■ CONSIGNE A ■
Recopiez à l'identique le passage du texte sur le roman Hiver qui commence par les mots « Pensé autour de » et s'achève sur « des œuvres d’outre-Manche. ».
== TEXTE EXTRAIT ==
Pensé autour de la figure de l’écrivain Thomas Hardy, Hiver, troisième roman de son auteur, est le premier de Christopher Nicholson à être traduit en France. Avec l’arrivée des frimas, ce conte d’hiver aux accents biographiques donne l’occasion de revenir une fois encore sur ce qui fait l’anglicité des œuvres d’outre-Manche.
Christopher Nicholson, Hiver. Trad. de l’anglais (Royaume-Uni) par Lucien d’Azay. Quai Voltaire, 320 p., 22 €
« Donnez-moi un écrivain anglais », telle pourrait être la première formule de ce qui n’est quand même pas un mode d’emploi, tout au plus un relevé de terrain. Longtemps taxé de régionalisme, avant que ne s’impose son universalité tragique, Thomas Hardy est le grand romancier du Wessex, l’ancien royaume du roi Lear, dans l’Ouest de l’Angleterre. Marquées au sceau du déterminisme darwinien, ses fictions furent jugées trop sombres par ses contemporains victoriens ; après l’échec de Jude l’obscur, l’ancien tailleur de pierre reprit le chemin de la poésie. C’est au crépuscule de sa vie que Nicholson le met en scène, alors que, remarié à Florence Emily Dugdale, il s’est épris de Gertrude Gubler, la jeune campagnarde qui se découvre un talent pour la scène, et à qui il offre d’interpréter le rôle de Tess, elle dont la mère lui avait inspiré le personnage phare de Tess d’Urberville. Réservant la troisième personne aux méditations sinueuses de son romancier, Nicholson offre aux deux personnages féminins de son récit l’occasion de se raconter, à la première personne, entre grandes espérances et amères aigreurs.
===
■ CONSIGNE B ■
Présentez en liste numérotée, sans les lignes vides, le passage des lignes ci-dessous qui va de la ligne contenant « In fact, metallic » à celle contenant « Looking at this », ces deux lignes comprises.
== LIGNES PRÉSENTÉES ==
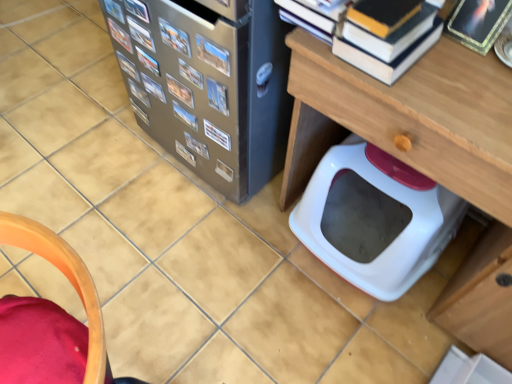
Measure the distance between metallic silver book at center, positioned as the twelfth book in front-to-back order, and camera.

The distance of metallic silver book at center, positioned as the twelfth book in front-to-back order, from camera is 4.00 feet.

Describe the element at coordinates (114, 10) in the screenshot. The width and height of the screenshot is (512, 384). I see `metallic silver book at upper left, the 8th book when ordered from front to back` at that location.

Measure the distance between metallic silver book at upper left, which is counted as the 9th book, starting from the back, and camera.

metallic silver book at upper left, which is counted as the 9th book, starting from the back, and camera are 3.58 feet apart from each other.

Describe the element at coordinates (139, 112) in the screenshot. I see `metallic silver book at center-left, arranged as the first book when viewed from the back` at that location.

In order to click on metallic silver book at center-left, arranged as the first book when viewed from the back in this screenshot , I will do `click(139, 112)`.

The height and width of the screenshot is (384, 512). In order to click on metallic silver book at upper left, which appears as the 5th book when viewed from the back in this screenshot , I will do `click(120, 35)`.

Is metallic silver book at upper left, which appears as the 5th book when viewed from the back, shorter than metallic silver book at center, the 9th book viewed from the front?

In fact, metallic silver book at upper left, which appears as the 5th book when viewed from the back, may be taller than metallic silver book at center, the 9th book viewed from the front.

Is metallic silver book at upper left, the eleventh book viewed from the front, facing towards metallic silver book at center, acting as the seventh book starting from the back?

No, metallic silver book at upper left, the eleventh book viewed from the front, is not facing towards metallic silver book at center, acting as the seventh book starting from the back.

Looking at this image, is metallic silver book at center, the 9th book viewed from the front, surrounded by metallic silver book at upper left, the eleventh book viewed from the front?

No, metallic silver book at center, the 9th book viewed from the front, is not inside metallic silver book at upper left, the eleventh book viewed from the front.

Locate an element on the screen. The height and width of the screenshot is (384, 512). book that is the 10th object located above the metallic silver book at center, the 9th book viewed from the front (from the image's perspective) is located at coordinates (120, 35).

This screenshot has width=512, height=384. Identify the location of the 3rd book located beneath the metallic silver book at upper center, marked as the tenth book in a back-to-front arrangement (from a real-world perspective). (148, 61).

Based on their sizes in the image, would you say metallic silver book at center, which ranks as the tenth book in front-to-back order, is bigger or smaller than metallic silver book at upper center, marked as the tenth book in a back-to-front arrangement?

metallic silver book at center, which ranks as the tenth book in front-to-back order, is bigger than metallic silver book at upper center, marked as the tenth book in a back-to-front arrangement.

Is metallic silver book at center, which ranks as the tenth book in front-to-back order, at the right side of metallic silver book at upper center, the 6th book from the front?

Incorrect, metallic silver book at center, which ranks as the tenth book in front-to-back order, is not on the right side of metallic silver book at upper center, the 6th book from the front.

Is metallic silver book at center, placed as the 6th book when sorted from back to front, completely or partially outside of metallic silver book at upper center, marked as the tenth book in a back-to-front arrangement?

Yes, metallic silver book at center, placed as the 6th book when sorted from back to front, is not within metallic silver book at upper center, marked as the tenth book in a back-to-front arrangement.

From the picture: Which is more to the left, metallic silver book at center, the 9th book viewed from the front, or metallic silver book at upper center, the 6th book from the front?

Positioned to the left is metallic silver book at center, the 9th book viewed from the front.

Between metallic silver book at center, the 9th book viewed from the front, and metallic silver book at upper center, the 6th book from the front, which one has smaller size?

metallic silver book at upper center, the 6th book from the front.

From a real-world perspective, does metallic silver book at center, acting as the seventh book starting from the back, sit lower than metallic silver book at upper center, the 6th book from the front?

Indeed, from a real-world perspective, metallic silver book at center, acting as the seventh book starting from the back, is positioned beneath metallic silver book at upper center, the 6th book from the front.

Looking at their sizes, would you say metallic silver book at center, the 9th book viewed from the front, is wider or thinner than metallic silver book at upper center, the 6th book from the front?

In the image, metallic silver book at center, the 9th book viewed from the front, appears to be more narrow than metallic silver book at upper center, the 6th book from the front.

How different are the orientations of matte paper paperback book at center and metallic silver book at center, the third book in the back-to-front sequence, in degrees?

They differ by 0.00561 degrees in their facing directions.

Considering the sizes of objects matte paper paperback book at center and metallic silver book at center, placed as the 13th book when sorted from front to back, in the image provided, who is wider, matte paper paperback book at center or metallic silver book at center, placed as the 13th book when sorted from front to back,?

With larger width is metallic silver book at center, placed as the 13th book when sorted from front to back.

Choose the correct answer: Is matte paper paperback book at center inside metallic silver book at center, the third book in the back-to-front sequence, or outside it?

matte paper paperback book at center lies outside metallic silver book at center, the third book in the back-to-front sequence.

Can you confirm if matte paper paperback book at center is shorter than metallic silver book at center, the third book in the back-to-front sequence?

Indeed, matte paper paperback book at center has a lesser height compared to metallic silver book at center, the third book in the back-to-front sequence.

Does wooden table at lower right turn towards metallic silver book at upper left, which is counted as the 9th book, starting from the back?

No.

Considering the sizes of objects wooden table at lower right and metallic silver book at upper left, which is counted as the 9th book, starting from the back, in the image provided, who is bigger, wooden table at lower right or metallic silver book at upper left, which is counted as the 9th book, starting from the back,?

wooden table at lower right.

How different are the orientations of wooden table at lower right and metallic silver book at upper left, which is counted as the 9th book, starting from the back, in degrees?

wooden table at lower right and metallic silver book at upper left, which is counted as the 9th book, starting from the back, are facing 0.0017 degrees away from each other.

Considering the positions of points (306, 111) and (143, 35), is point (306, 111) closer to camera compared to point (143, 35)?

That is True.

Is metallic silver book at upper left, which appears as the 5th book when viewed from the back, looking in the opposite direction of metallic silver book at center, the third book in the back-to-front sequence?

That's not correct — metallic silver book at upper left, which appears as the 5th book when viewed from the back, is not looking away from metallic silver book at center, the third book in the back-to-front sequence.

Is metallic silver book at upper left, the eleventh book viewed from the front, located outside metallic silver book at center, placed as the 13th book when sorted from front to back?

metallic silver book at upper left, the eleventh book viewed from the front, lies outside metallic silver book at center, placed as the 13th book when sorted from front to back,'s area.

From the image's perspective, is metallic silver book at upper left, which appears as the 5th book when viewed from the back, beneath metallic silver book at center, the third book in the back-to-front sequence?

No.

Is metallic silver book at upper left, which appears as the 5th book when viewed from the back, placed right next to metallic silver book at center, the third book in the back-to-front sequence?

metallic silver book at upper left, which appears as the 5th book when viewed from the back, is not next to metallic silver book at center, the third book in the back-to-front sequence, and they're not touching.

From the picture: From the image's perspective, is metallic photo album at upper center, which is the third book from front to back, beneath metallic silver book at center, the 9th book viewed from the front?

No, from the image's perspective, metallic photo album at upper center, which is the third book from front to back, is not beneath metallic silver book at center, the 9th book viewed from the front.

Would you say metallic photo album at upper center, which is the third book from front to back, is inside or outside metallic silver book at center, the 9th book viewed from the front?

The correct answer is: outside.

From the picture: From a real-world perspective, is metallic photo album at upper center, marked as the 13th book in a back-to-front arrangement, below metallic silver book at center, the 9th book viewed from the front?

No, from a real-world perspective, metallic photo album at upper center, marked as the 13th book in a back-to-front arrangement, is not below metallic silver book at center, the 9th book viewed from the front.

There is a metallic silver book at center, the 9th book viewed from the front. Where is `the 2nd book above it (from a real-world perspective)`? the 2nd book above it (from a real-world perspective) is located at coordinates (120, 35).

Where is `the 4th book in front when counting from the metallic silver book at center, which ranks as the tenth book in front-to-back order`? This screenshot has width=512, height=384. the 4th book in front when counting from the metallic silver book at center, which ranks as the tenth book in front-to-back order is located at coordinates (190, 74).

Considering their positions, is metallic silver book at center, acting as the seventh book starting from the back, positioned further to metallic silver book at center, placed as the 13th book when sorted from front to back, than metallic silver book at center, positioned as the twelfth book in front-to-back order?

The object further to metallic silver book at center, placed as the 13th book when sorted from front to back, is metallic silver book at center, acting as the seventh book starting from the back.

Considering their positions, is metallic silver book at center, the second book positioned from the front, positioned further to wooden table at lower right than metallic silver book at upper left, the eleventh book viewed from the front?

Among the two, metallic silver book at upper left, the eleventh book viewed from the front, is located further to wooden table at lower right.

Based on their spatial positions, is metallic silver book at center, placed as the 6th book when sorted from back to front, or matte paper paperback book at center further from metallic silver book at center, marked as the 4th book in a back-to-front arrangement?

metallic silver book at center, placed as the 6th book when sorted from back to front.

Based on their spatial positions, is metallic photo album at upper center, which is the third book from front to back, or metallic silver book at center, which is the 5th book from front to back, further from metallic silver book at upper center, the 6th book from the front?

metallic photo album at upper center, which is the third book from front to back.

Based on their spatial positions, is metallic silver book at upper left, acting as the eighth book starting from the back, or metallic silver book at upper left, which is the fourth book from front to back, closer to metallic silver book at center, which ranks as the tenth book in front-to-back order?

metallic silver book at upper left, acting as the eighth book starting from the back, is positioned closer to the anchor metallic silver book at center, which ranks as the tenth book in front-to-back order.

Based on their spatial positions, is metallic silver book at upper center, marked as the tenth book in a back-to-front arrangement, or matte paper paperback book at center closer to metallic silver book at center, acting as the seventh book starting from the back?

metallic silver book at upper center, marked as the tenth book in a back-to-front arrangement, is closer to metallic silver book at center, acting as the seventh book starting from the back.

Looking at the image, which one is located further to metallic silver book at upper center, marked as the tenth book in a back-to-front arrangement, metallic black file cabinet at center or metallic silver book at center, the third book in the back-to-front sequence?

metallic black file cabinet at center is positioned further to the anchor metallic silver book at upper center, marked as the tenth book in a back-to-front arrangement.

Estimate the real-world distances between objects in this image. Which object is closer to matte paper paperback book at center, metallic photo album at upper center, which is the third book from front to back, or metallic silver book at center, the eleventh book when ordered from back to front?

The object closer to matte paper paperback book at center is metallic silver book at center, the eleventh book when ordered from back to front.

Locate an element on the screen. The width and height of the screenshot is (512, 384). paperback book between metallic silver book at center, the eleventh book when ordered from back to front, and metallic silver book at center, marked as the 4th book in a back-to-front arrangement, in the front-back direction is located at coordinates (217, 135).

I want to click on paperback book between metallic silver book at upper left, acting as the eighth book starting from the back, and wooden table at lower right, in the horizontal direction, so click(x=217, y=135).

At what (x,y) coordinates should I click in order to perform the action: click on paperback book between metallic silver book at upper left, the eleventh book viewed from the front, and metallic silver book at center, which is the 5th book from front to back, in the horizontal direction. Please return your answer as a coordinate pair (x, y). This screenshot has width=512, height=384. Looking at the image, I should click on (217, 135).

Find the location of a particular element. Image resolution: width=512 pixels, height=384 pixels. file cabinet between metallic silver book at upper left, the 8th book when ordered from front to back, and hardcover book at upper right, the 1th book from the front, in the horizontal direction is located at coordinates (221, 83).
===
■ RÉPONSE COMPLÈTE A ■
Pensé autour de la figure de l’écrivain Thomas Hardy, Hiver, troisième roman de son auteur, est le premier de Christopher Nicholson à être traduit en France. Avec l’arrivée des frimas, ce conte d’hiver aux accents biographiques donne l’occasion de revenir une fois encore sur ce qui fait l’anglicité des œuvres d’outre-Manche.

■ RÉPONSE COMPLÈTE B ■
1. In fact, metallic silver book at upper left, which appears as the 5th book when viewed from the back, may be taller than metallic silver book at center, the 9th book viewed from the front.
2. Is metallic silver book at upper left, the eleventh book viewed from the front, facing towards metallic silver book at center, acting as the seventh book starting from the back?
3. No, metallic silver book at upper left, the eleventh book viewed from the front, is not facing towards metallic silver book at center, acting as the seventh book starting from the back.
4. Looking at this image, is metallic silver book at center, the 9th book viewed from the front, surrounded by metallic silver book at upper left, the eleventh book viewed from the front?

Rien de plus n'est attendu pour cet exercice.